Using the ?virtual routing? mode for extraction, Astro-Rail completes a quick virtual route prior to running the power analysis. When using this option in design projects, running in ?virtual routing? mode produces power estimates and IR-drop results within 2% to 5% of the results obtained by analyzing an equivalent detail-routed design. So, the ?virtual routing? mode is accurate enough to make early decisions on the power grid while reducing the overall run time.

Start with black-box models, sign off with white-box models: White-box models for hard macros contain only the minimum necessary power and ground network information. But their use can greatly increase chip-level analysis run times for large SoCs if the macro has significant metal slotting or metal fill tracks tied to one or more of the supply rails. In these cases, you can save time by running analyses with hard macros instantiated as black boxes until you execute the final signoff runs.

Check for electromigration violations first: Finding the cause of a large IR drop on the power rings can be difficult if you only use an IR-drop analysis, so electromigration plots may be a better place to start. You can fix electromigration violations near the power/ground pads and power rings relatively easily. These fixes tend to clean up the IR-drop map, making it easier to evaluate.

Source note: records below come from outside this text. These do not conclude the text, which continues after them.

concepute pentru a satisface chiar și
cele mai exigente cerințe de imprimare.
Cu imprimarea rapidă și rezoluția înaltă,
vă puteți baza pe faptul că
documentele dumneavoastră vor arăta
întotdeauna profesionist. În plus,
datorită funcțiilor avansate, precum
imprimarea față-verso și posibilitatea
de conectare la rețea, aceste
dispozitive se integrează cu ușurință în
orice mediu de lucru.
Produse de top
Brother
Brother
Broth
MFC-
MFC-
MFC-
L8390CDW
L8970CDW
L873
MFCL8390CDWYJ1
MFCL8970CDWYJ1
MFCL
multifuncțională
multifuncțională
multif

The electromigration analysis also can identify places where the power/ground mesh is insufficient or is missing a connection. A hot or warm spot results from wires that are too thin or spaced too far apart and via arrays that have too few vias. It's important to use the initial electromigration analyses to find general weaknesses in the power grid before focusing on detailed electromigration violations.

You can find and fix electromigration violations near the power/ground pads and power rings relatively easily. Such violations can seriously impact the IR drop. Fixing these violations first cleans up the IR-drop analysis, making it easier to read and evaluate. To find subtle grid weaknesses , it's useful to ?stress? the design by lowering the electromigration violation thresholds or even elevating the analysis voltage above V_DD (max).

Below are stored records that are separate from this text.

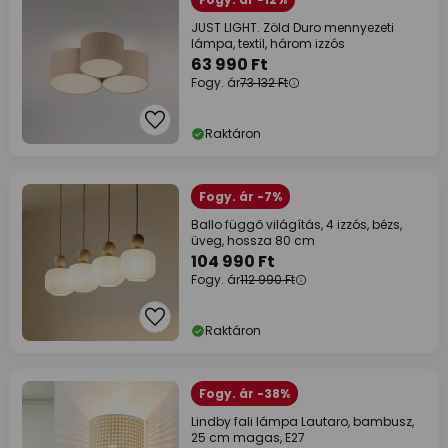
JUST LIGHT. Zöld Duro mennyezeti
lámpa, textil, három izzós
63 990 Ft
Fogy. ár
73 132 Ft
Raktáron
Fogy. ár -7%
Ballo függő világítás, 4 izzós, bézs,
üveg, hossza 80 cm
104 990 Ft
Fogy. ár
112 990 Ft
Raktáron
Fogy. ár -38%
Lindby fali lámpa Lautaro, bambusz,
25 cm magas, E27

Start analysis early : Rough statistical toggle-rate estimates supply a useful starting point for developing and evaluating the power grid. Being a bit pessimistic at the early stages helps reveal power-grid weaknesses that would create problems later in the flow. Because changes to the power grid become more difficult after detail-routing, you can save overall time by running early ?what if? power analysis.

If you haven't yet added the clock tree to the netlist, be sure to account for its power consumption. The clock tree can consume a surprisingly large portion of a design's dynamic power, especially in designs using 90-nm and smaller technologies. This power consumption depends on the design architecture, the operating conditions, and the process technology.

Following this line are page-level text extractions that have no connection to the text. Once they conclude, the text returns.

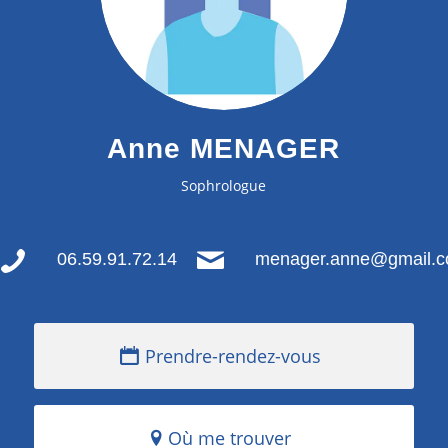
Anne MENAGER
Sophrologue
06.59.91.72.14
menager.anne@gmail.
Prendre-rendez-vous
Où me trouver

Working with rough estimates for toggle rates and using either of the flow's toggle methods, Astro-Rail can scale the estimated power to match a specified power value. As an alternative, spreadsheet estimates usually offer acceptable accuracy because you can use information such as energy-per-transition and a mapped gate-level netlist to calculate the power.

You can use the spreadsheet power estimates in the same way as the rough toggle-rate estimates, or, you can have the rail analysis tool propagate the toggle rates through the logic cones. In fact, running the flow using clock-domain-based switching activity invokes the latter method of power estimation. The statistical propagation feature (using PowerCompiler technology) analyzes the combinatorial logic functionality to determine the toggle rates for each net. It can achieve more realistic power estimates even if your toggle-rate estimates are somewhat pessimistic.

Undoubtedly, the best suggestion for both power-integrity planning and analysis is to start as early as possible. By starting early and integrating these methodologies into the overall design flow, you avoid many problems that become difficult to correct later in the flow. The practices described here can give you a head start on implementing a rail analysis flow that's essential to ensure the performance of today's SoCs.